Prompt: Copy all lines holding the word "Timotej" from the entries.

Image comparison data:
= = =

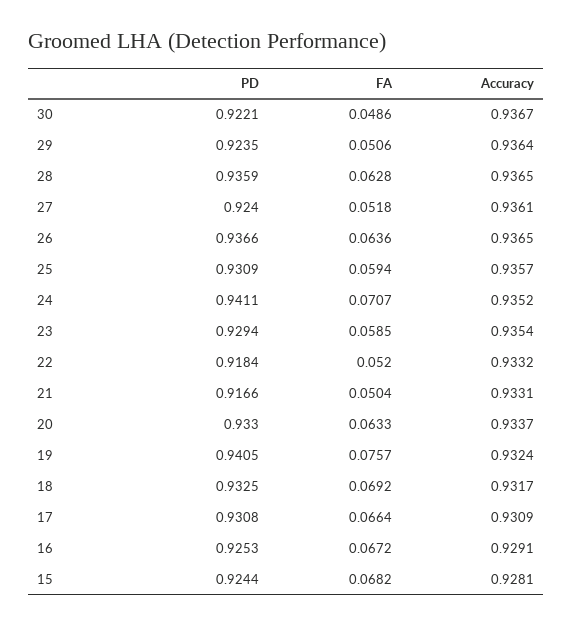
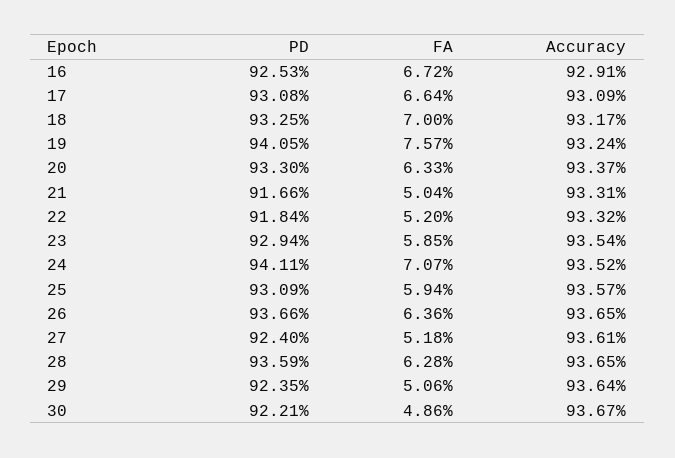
  {
    "PD": {
      "30": 0.9221,
      "29": 0.9235,
      "28": 0.9359,
      "27": 0.924,
      "26": 0.9366,
      "25": 0.9309,
      "24": 0.9411,
      "23": 0.9294,
      "22": 0.9184,
      "21": 0.9166,
      "20": 0.933,
      "19": 0.9405,
      "18": 0.9325,
      "17": 0.9308,
-     "16": 0.9253,
+     "16": 0.9253
-     "15": 0.9244
    },
    "FA": {
      "30": 0.0486,
      "29": 0.0506,
      "28": 0.0628,
      "27": 0.0518,
      "26": 0.0636,
      "25": 0.0594,
      "24": 0.0707,
      "23": 0.0585,
      "22": 0.052,
      "21": 0.0504,
      "20": 0.0633,
      "19": 0.0757,
-     "18": 0.0692,
+     "18": 0.07,
      "17": 0.0664,
-     "16": 0.0672,
+     "16": 0.0672
-     "15": 0.0682
    },
    "Accuracy": {
      "30": 0.9367,
      "29": 0.9364,
      "28": 0.9365,
      "27": 0.9361,
      "26": 0.9365,
      "25": 0.9357,
      "24": 0.9352,
      "23": 0.9354,
      "22": 0.9332,
      "21": 0.9331,
      "20": 0.9337,
      "19": 0.9324,
      "18": 0.9317,
      "17": 0.9309,
-     "16": 0.9291,
+     "16": 0.9291
-     "15": 0.9281
    }
  }

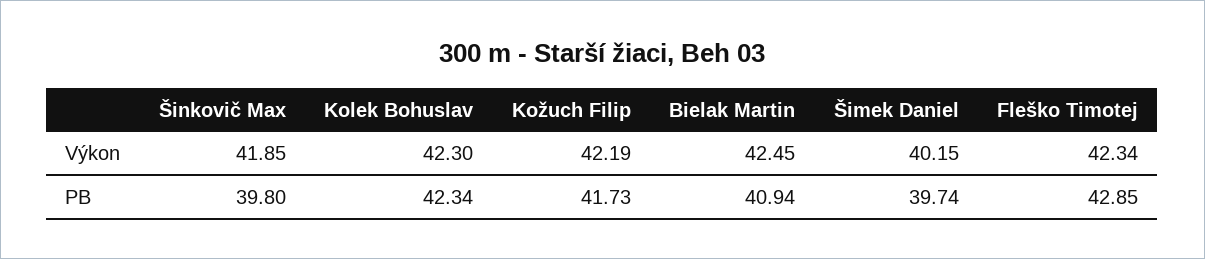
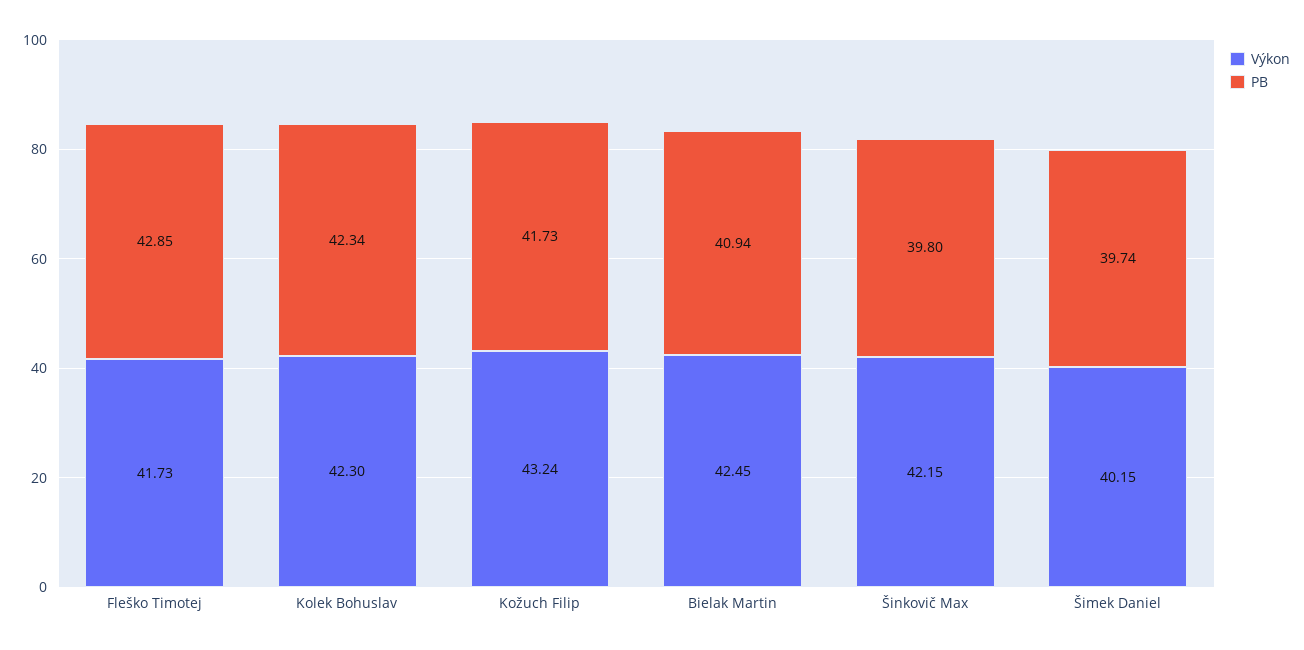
  {
    "Výkon": {
-     "Šinkovič Max": 41.85,
+     "Šinkovič Max": 42.15,
      "Kolek Bohuslav": 42.3,
-     "Kožuch Filip": 42.19,
+     "Kožuch Filip": 43.24,
      "Bielak Martin": 42.45,
      "Šimek Daniel": 40.15,
-     "Fleško Timotej": 42.34
+     "Fleško Timotej": 41.73
    },
    "PB": {
      "Šinkovič Max": 39.8,
      "Kolek Bohuslav": 42.34,
      "Kožuch Filip": 41.73,
      "Bielak Martin": 40.94,
      "Šimek Daniel": 39.74,
      "Fleško Timotej": 42.85
    }
  }

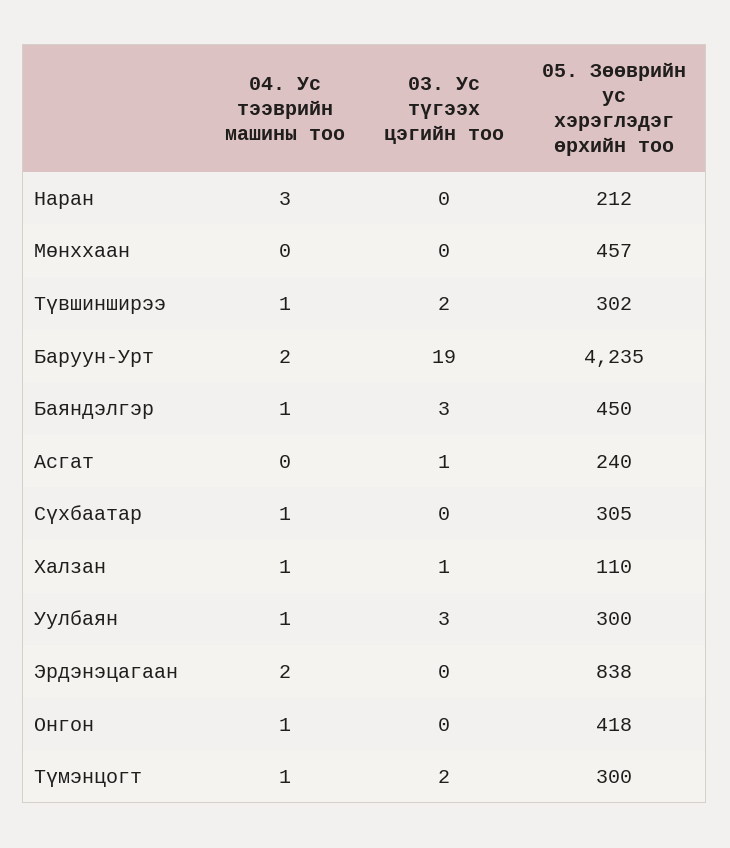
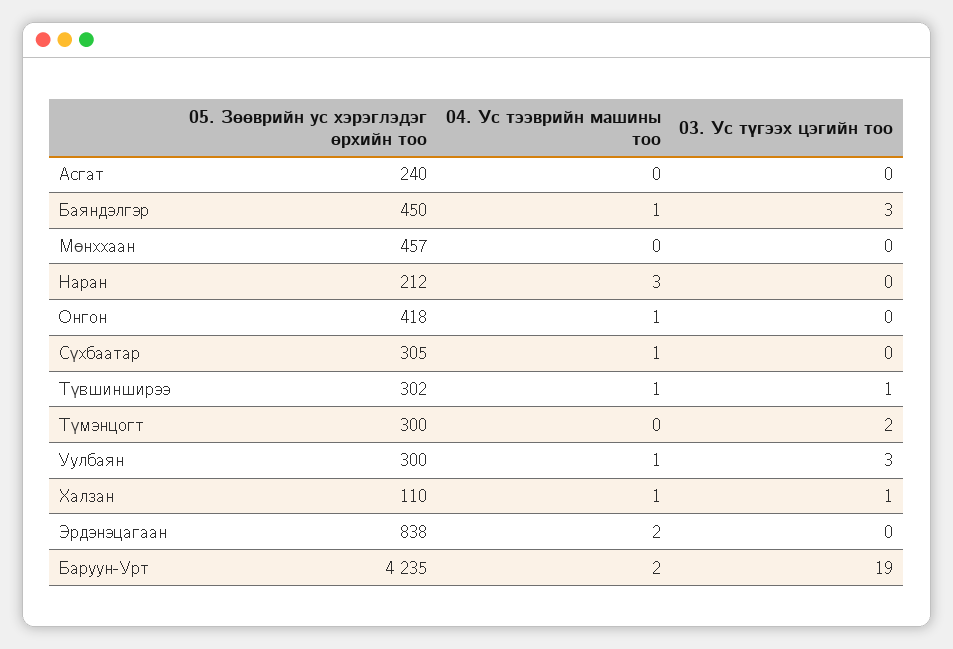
  {
    "04. Ус тээврийн машины тоо": {
      "Наран": 3,
      "Мөнххаан": 0,
      "Түвшинширээ": 1,
      "Баруун-Урт": 2,
      "Баяндэлгэр": 1,
      "Асгат": 0,
      "Сүхбаатар": 1,
      "Халзан": 1,
      "Уулбаян": 1,
      "Эрдэнэцагаан": 2,
      "Онгон": 1,
-     "Түмэнцогт": 1
+     "Түмэнцогт": 0
    },
    "03. Ус түгээх цэгийн тоо": {
      "Наран": 0,
      "Мөнххаан": 0,
-     "Түвшинширээ": 2,
+     "Түвшинширээ": 1,
      "Баруун-Урт": 19,
      "Баяндэлгэр": 3,
-     "Асгат": 1,
+     "Асгат": 0,
      "Сүхбаатар": 0,
      "Халзан": 1,
      "Уулбаян": 3,
      "Эрдэнэцагаан": 0,
      "Онгон": 0,
      "Түмэнцогт": 2
    },
    "05. Зөөврийн ус хэрэглэдэг өрхийн тоо": {
      "Наран": 212,
      "Мөнххаан": 457,
      "Түвшинширээ": 302,
      "Баруун-Урт": 4235,
      "Баяндэлгэр": 450,
      "Асгат": 240,
      "Сүхбаатар": 305,
      "Халзан": 110,
      "Уулбаян": 300,
      "Эрдэнэцагаан": 838,
      "Онгон": 418,
      "Түмэнцогт": 300
    }
  }

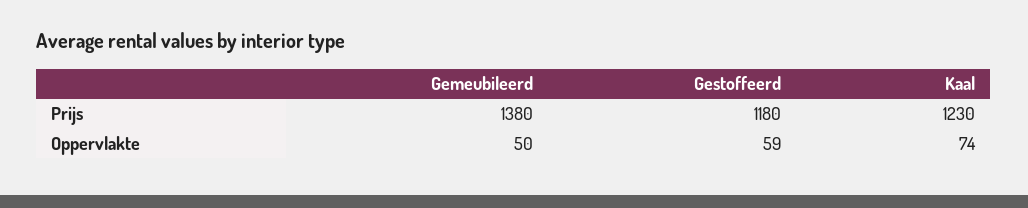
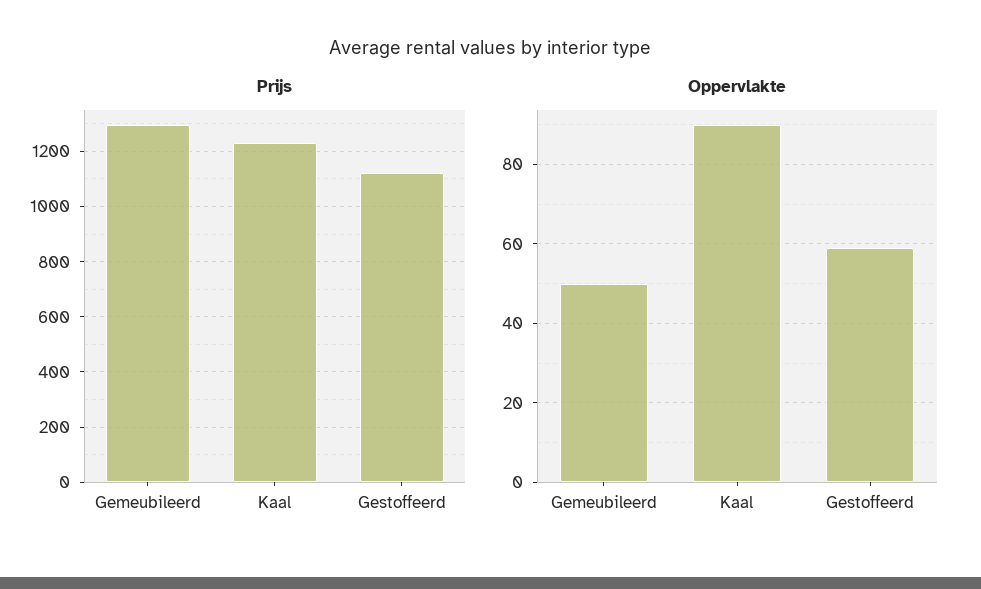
  {
    "Prijs": {
-     "Gemeubileerd": 1380,
+     "Gemeubileerd": 1300,
-     "Gestoffeerd": 1180,
+     "Gestoffeerd": 1125,
      "Kaal": 1230
    },
    "Oppervlakte": {
      "Gemeubileerd": 50,
      "Gestoffeerd": 59,
-     "Kaal": 74
+     "Kaal": 90
    }
  }

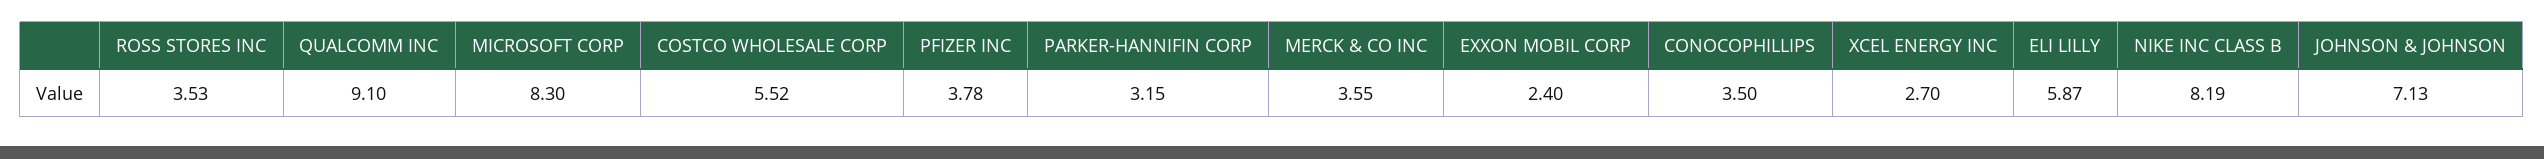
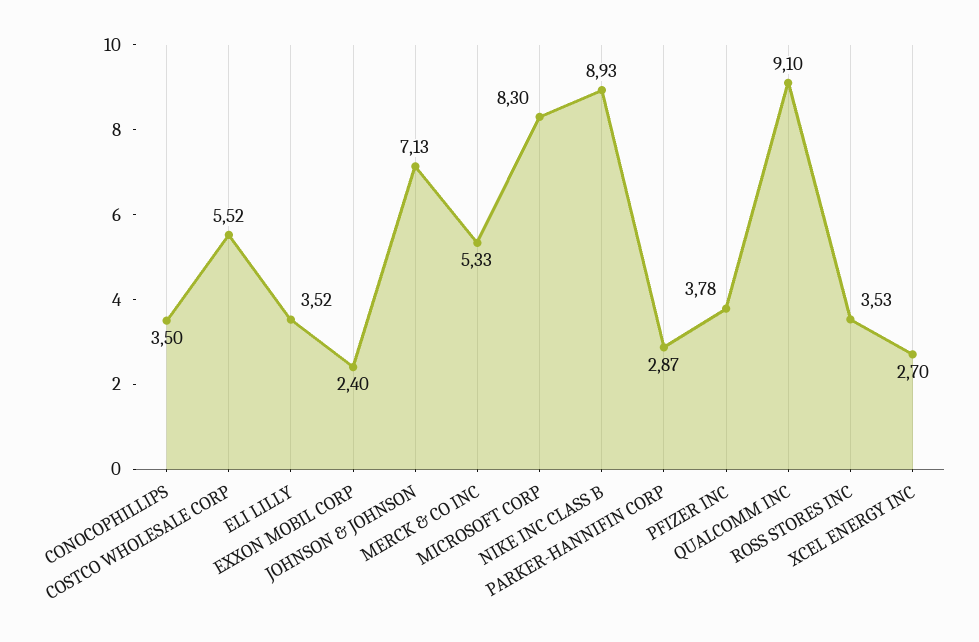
  {
    "ROSS STORES INC": 3.53,
    "QUALCOMM INC": 9.1,
    "MICROSOFT CORP": 8.3,
    "COSTCO WHOLESALE CORP": 5.52,
    "PFIZER INC": 3.78,
-   "PARKER-HANNIFIN CORP": 3.15,
+   "PARKER-HANNIFIN CORP": 2.87,
-   "MERCK & CO INC": 3.55,
+   "MERCK & CO INC": 5.33,
    "EXXON MOBIL CORP": 2.4,
    "CONOCOPHILLIPS": 3.5,
    "XCEL ENERGY INC": 2.7,
-   "ELI LILLY": 5.87,
+   "ELI LILLY": 3.52,
-   "NIKE INC CLASS B": 8.19,
+   "NIKE INC CLASS B": 8.93,
    "JOHNSON & JOHNSON": 7.13
  }

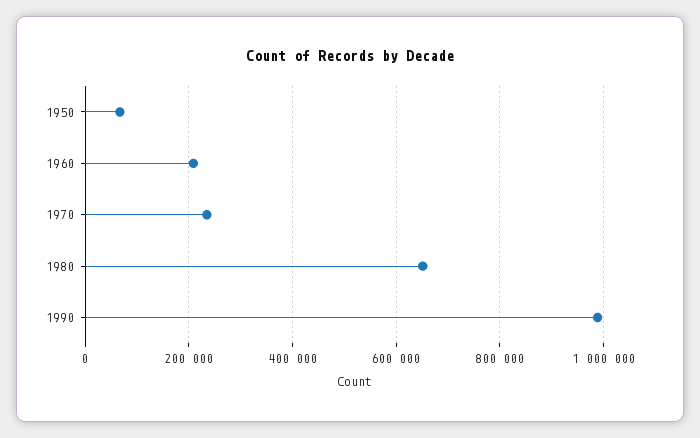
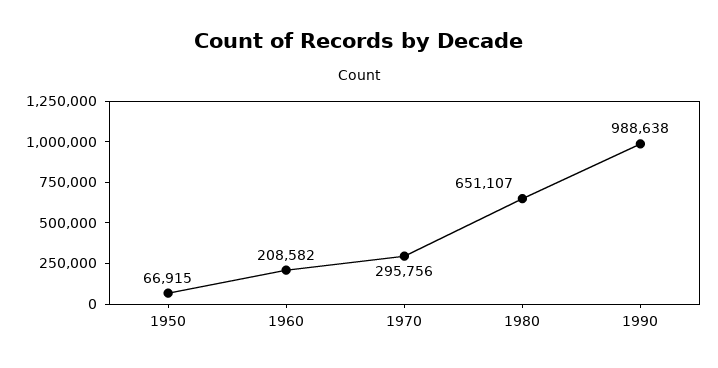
  {
    "1950": 66915,
    "1960": 208582,
-   "1970": 240000,
+   "1970": 295756,
    "1980": 651107,
    "1990": 988638
  }

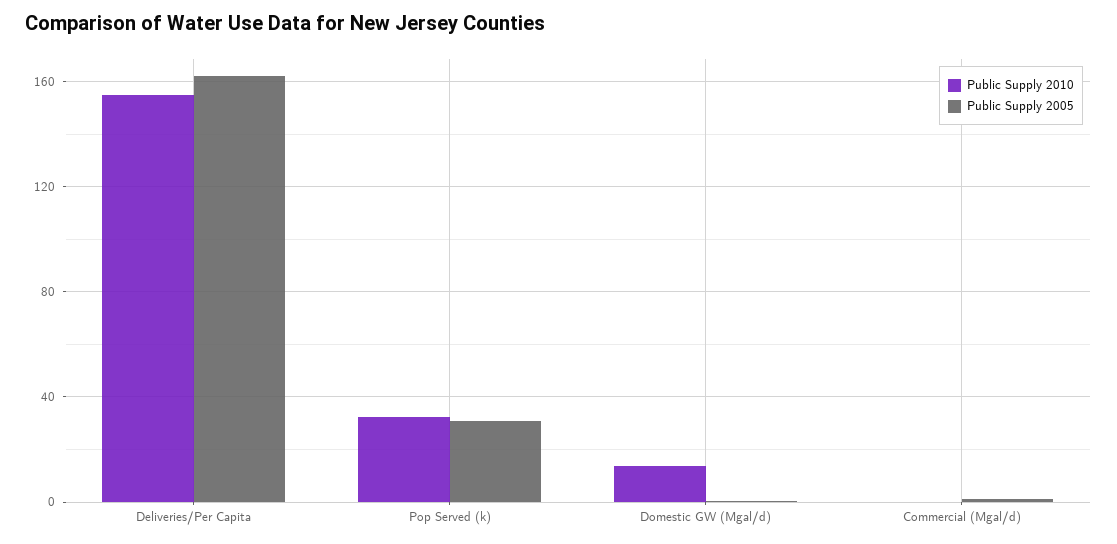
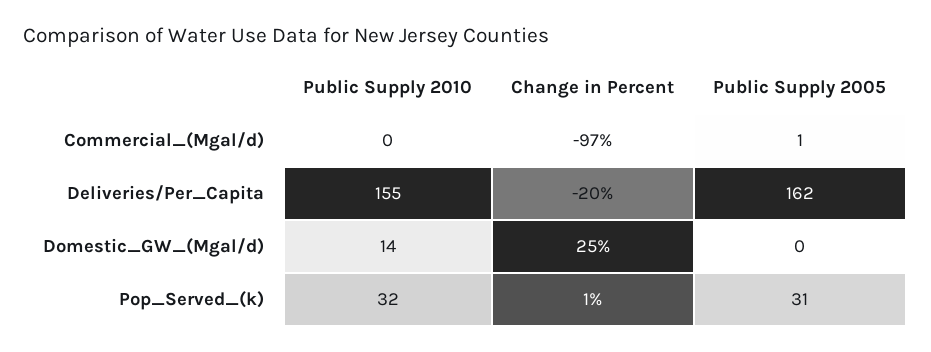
  {
    "Public Supply 2010": {
      "Deliveries/Per Capita": 155,
      "Pop Served (k)": 32,
      "Domestic GW (Mgal/d)": 14,
      "Commercial (Mgal/d)": 0
    },
    "Public Supply 2005": {
      "Deliveries/Per Capita": 162,
      "Pop Served (k)": 31,
      "Domestic GW (Mgal/d)": 0,
      "Commercial (Mgal/d)": 1
-   }
+   },
+   "Change in Percent": {
+     "Commercial (Mgal/d)": -97,
+     "Deliveries/Per Capita": -20,
+     "Domestic GW (Mgal/d)": 25,
+     "Pop Served (k)": 1
+   }
  }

= = =

Answer:
-     "Fleško Timotej": 42.34
+     "Fleško Timotej": 41.73
      "Fleško Timotej": 42.85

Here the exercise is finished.